Col Hudson

Personal information
- Full name: Colin John Hudson
- Born: 18 February 1927
- Died: 14 June 2006 (aged 79)

Playing information
- Position: Wing, Centre
Club
| Years | Team | Pld | T | G | FG | P |
| 1947–49 | Western Suburbs | 13 | 5 | 0 | 0 | 15 |
| 1951 | St. George | 3 | 1 | 0 | 0 | 3 |
|  | Total | 16 | 6 | 0 | 0 | 18 |
- Source: As of 4 May 2019

= Col Hudson =

Australian rugby league footballer

Col Hudson was an Australian rugby league footballer who played in the 1940s and 1950s.

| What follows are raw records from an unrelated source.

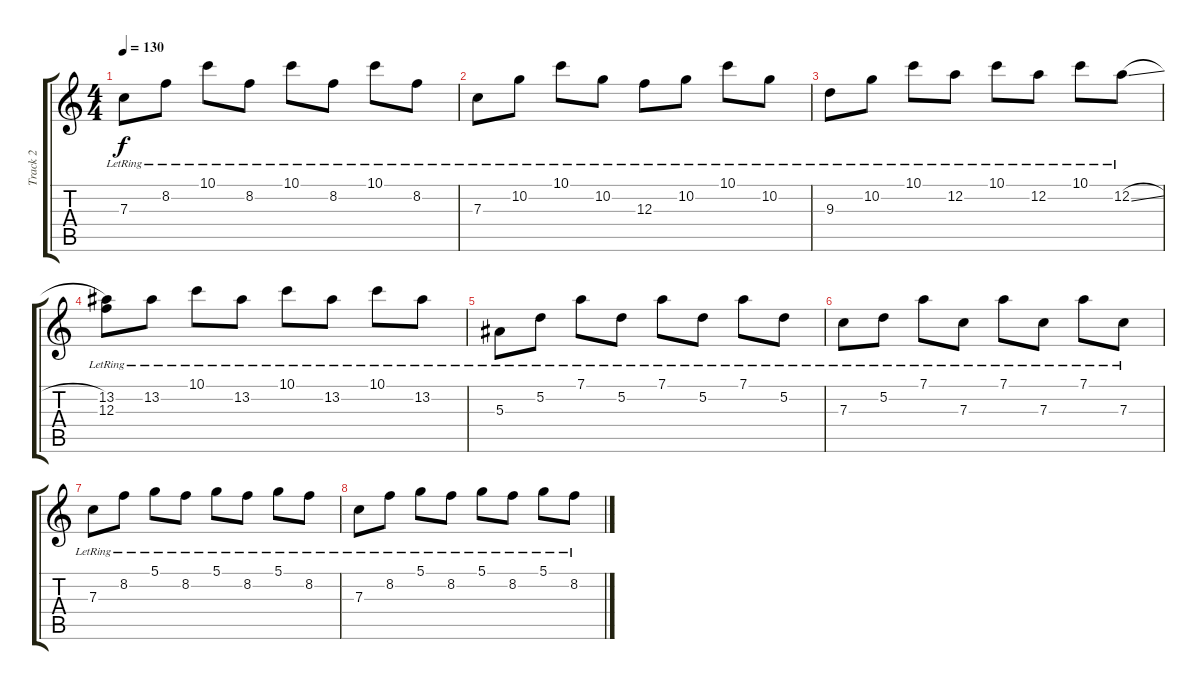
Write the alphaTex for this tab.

\track ("Track 2" "Track 2") {instrument acousticguitarsteel}
\staff {score tabs}
\tuning (D4 A3 F3 C3 G2 C2) {hide}
\ts (4 4)
\tempo 130
\clef g2
\ks c
7.3{lr}.8{dy f} 8.2{lr}.8 10.1{lr}.8 8.2{lr}.8 10.1{lr}.8 8.2{lr}.8 10.1{lr}.8 8.2{lr}.8 |
7.3{lr}.8 10.2{lr}.8 10.1{lr}.8 10.2{lr}.8 12.3{lr}.8 10.2{lr}.8 10.1{lr}.8 10.2{lr}.8 |
9.3{lr}.8 10.2{lr}.8 10.1{lr}.8 12.2{lr}.8 10.1{lr}.8 12.2{lr}.8 10.1{lr}.8 12.2{sl lr}.8 |
(13.2{lr} 12.3).8 13.2{lr}.8 10.1{lr}.8 13.2{lr}.8 10.1{lr}.8 13.2{lr}.8 10.1{lr}.8 13.2{lr}.8 |
5.3{lr}.8 5.2{lr}.8 7.1{lr}.8 5.2{lr}.8 7.1{lr}.8 5.2{lr}.8 7.1{lr}.8 5.2{lr}.8 |
7.3{lr}.8 5.2{lr}.8 7.1{lr}.8 7.3{lr}.8 7.1{lr}.8 7.3{lr}.8 7.1{lr}.8 7.3{lr}.8 |
7.3{lr}.8 8.2{lr}.8 5.1{lr}.8 8.2{lr}.8 5.1{lr}.8 8.2{lr}.8 5.1{lr}.8 8.2{lr}.8 |
7.3{lr}.8 8.2{lr}.8 5.1{lr}.8 8.2{lr}.8 5.1{lr}.8 8.2{lr}.8 5.1{lr}.8 8.2{lr}.8
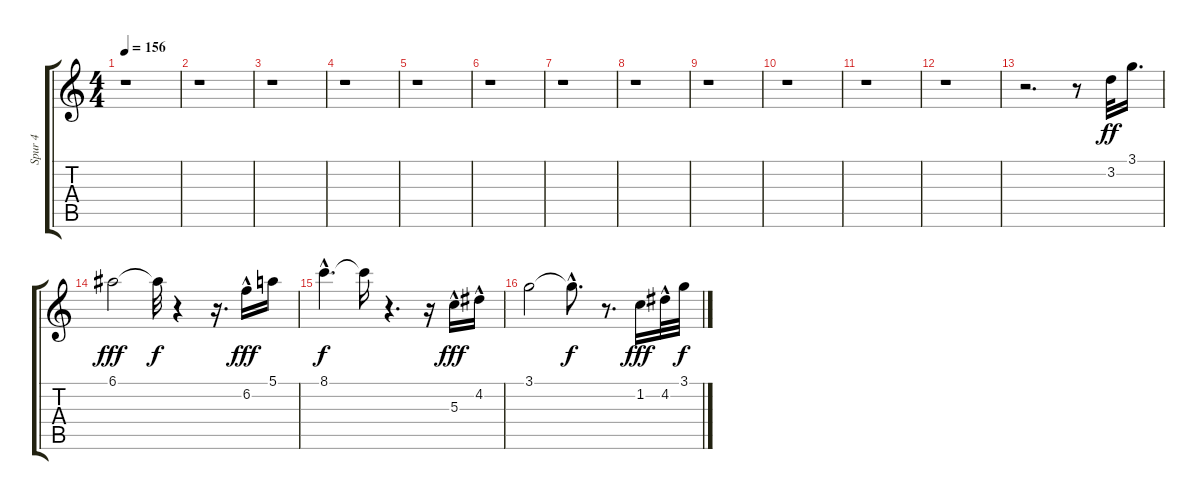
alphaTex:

\track ("Spur 4" "Spur 4") {instrument electricguitarclean}
\staff {score tabs}
\tuning (E4 B3 G3 D3 A2 E2) {hide}
\ts (4 4)
\tempo 156
\clef g2
\ks c
r.1{dy fff} |
r.1 |
r.1 |
r.1 |
r.1 |
r.1 |
r.1 |
r.1 |
r.1 |
r.1 |
r.1 |
r.1 |
r.2{d} r.8 3.2.32{dy ff} 3.1.16{d} |
6.1.2{dy fff} 6.1{t}.32{dy f} r.4 r.16{d} 6.2{hac}.16{dy fff} 5.1.16 |
8.1{hac}.4{d dy f} 8.1{t}.16 r.4{d} r.16 5.3{hac}.16{dy fff} 4.2{hac}.16 |
3.1.2 3.1{hac t}.8{d dy f} r.8{d} 1.2.16{dy fff} 4.2{hac}.32 3.1.32{dy f}
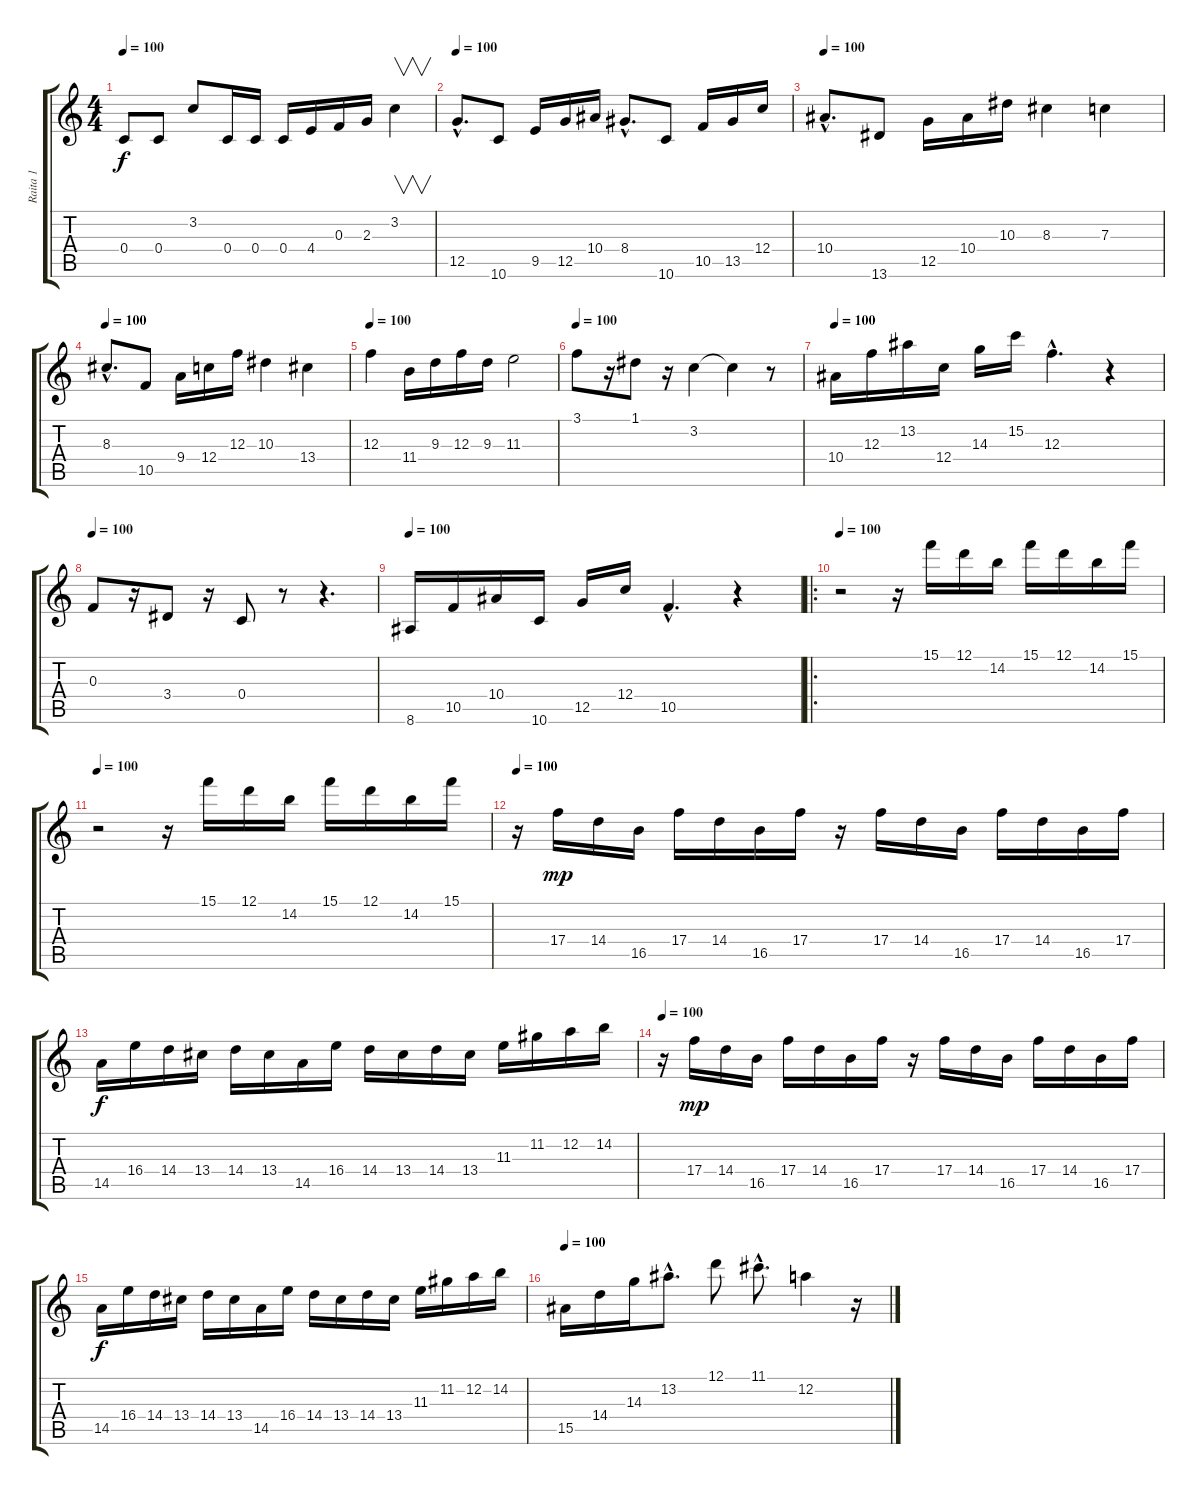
\track ("Raita 1" "Raita 1") {instrument overdrivenguitar}
\staff {score tabs}
\tuning (D4 A3 F3 C3 G2 D2) {hide}
\ts (4 4)
\tempo 100
\clef g2
\ks c
0.4.8{dy f} 0.4.8 3.2.8 0.4.16 0.4.16 0.4.16 4.4.16 0.3.16 2.3.16 3.2.4{v} |
\tempo 100
12.5{hac}.8{d} 10.6.8 9.5.16 12.5.16 10.4.16 8.4{hac}.8{d} 10.6.8 10.5.16 13.5.16 12.4.16 |
\tempo 100
10.4{hac}.8{d} 13.6.8 12.5.16 10.4.16 10.3.16 8.3.4 7.3.4 |
\tempo 100
8.3{hac}.8{d} 10.5.8 9.4.16 12.4.16 12.3.16 10.3.4 13.4.4 |
\tempo 100
12.3.4 11.4.16 9.3.16 12.3.16 9.3.16 11.3.2 |
\tempo 100
3.1.8 r.16 1.1.8 r.16 3.2.4 3.2{t}.4 r.8 |
\tempo 100
10.4.16 12.3.16 13.2.16 12.4.16 14.3.16 15.2.16 12.3{hac}.4{d} r.4 |
\tempo 100
0.3.8 r.16 3.4.8 r.16 0.4.8 r.8 r.4{d} |
\tempo 100
8.6.16 10.5.16 10.4.16 10.6.16 12.5.16 12.4.16 10.5{hac}.4{d} r.4 |
\ro
\tempo 100
r.2 r.16 15.1.16 12.1.16 14.2.16 15.1.16 12.1.16 14.2.16 15.1.16 |
\tempo 100
r.2 r.16 15.1.16 12.1.16 14.2.16 15.1.16 12.1.16 14.2.16 15.1.16 |
\tempo 100
r.16 17.4.16{dy mp} 14.4.16 16.5.16 17.4.16 14.4.16 16.5.16 17.4.16 r.16 17.4.16 14.4.16 16.5.16 17.4.16 14.4.16 16.5.16 17.4.16 |
14.5.16{dy f} 16.4.16 14.4.16 13.4.16 14.4.16 13.4.16 14.5.16 16.4.16 14.4.16 13.4.16 14.4.16 13.4.16 11.3.16 11.2.16 12.2.16 14.2.16 |
\tempo 100
r.16 17.4.16{dy mp} 14.4.16 16.5.16 17.4.16 14.4.16 16.5.16 17.4.16 r.16 17.4.16 14.4.16 16.5.16 17.4.16 14.4.16 16.5.16 17.4.16 |
14.5.16{dy f} 16.4.16 14.4.16 13.4.16 14.4.16 13.4.16 14.5.16 16.4.16 14.4.16 13.4.16 14.4.16 13.4.16 11.3.16 11.2.16 12.2.16 14.2.16 |
\tempo 100
15.5.16 14.4.16 14.3.16 13.2{hac}.8{d} 12.1.8 11.1{hac}.8{d} 12.2.4 r.16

He played for Western Suburbs and St George in the New South Wales Rugby League (NSWRL) competition.

==Playing career==
Hudson made his first grade debut for Western Suburbs in 1947. The following season, Hudson was part of the Western Suburbs side which won the minor premiership and reached the 1948 NSWRL grand final against Balmain. Hudson played on the wing in the match as Balmain went into halftime holding a 5-3 lead. In the second half, a long range try scored by Wests player Kevin Hansen gave Western Suburbs a 8-5 lead which they held onto until the end of the match winning their third premiership in front of 29,122 fans at the Sydney Sports Ground.

Hudson departed Western Suburbs following the conclusion of the 1949 season. Due to residency rules at the time, Hudson sat out the 1950 season before signing with St George in 1951. Hudson only managed 3 appearances for St George in 1951 and retired at the conclusion of the season.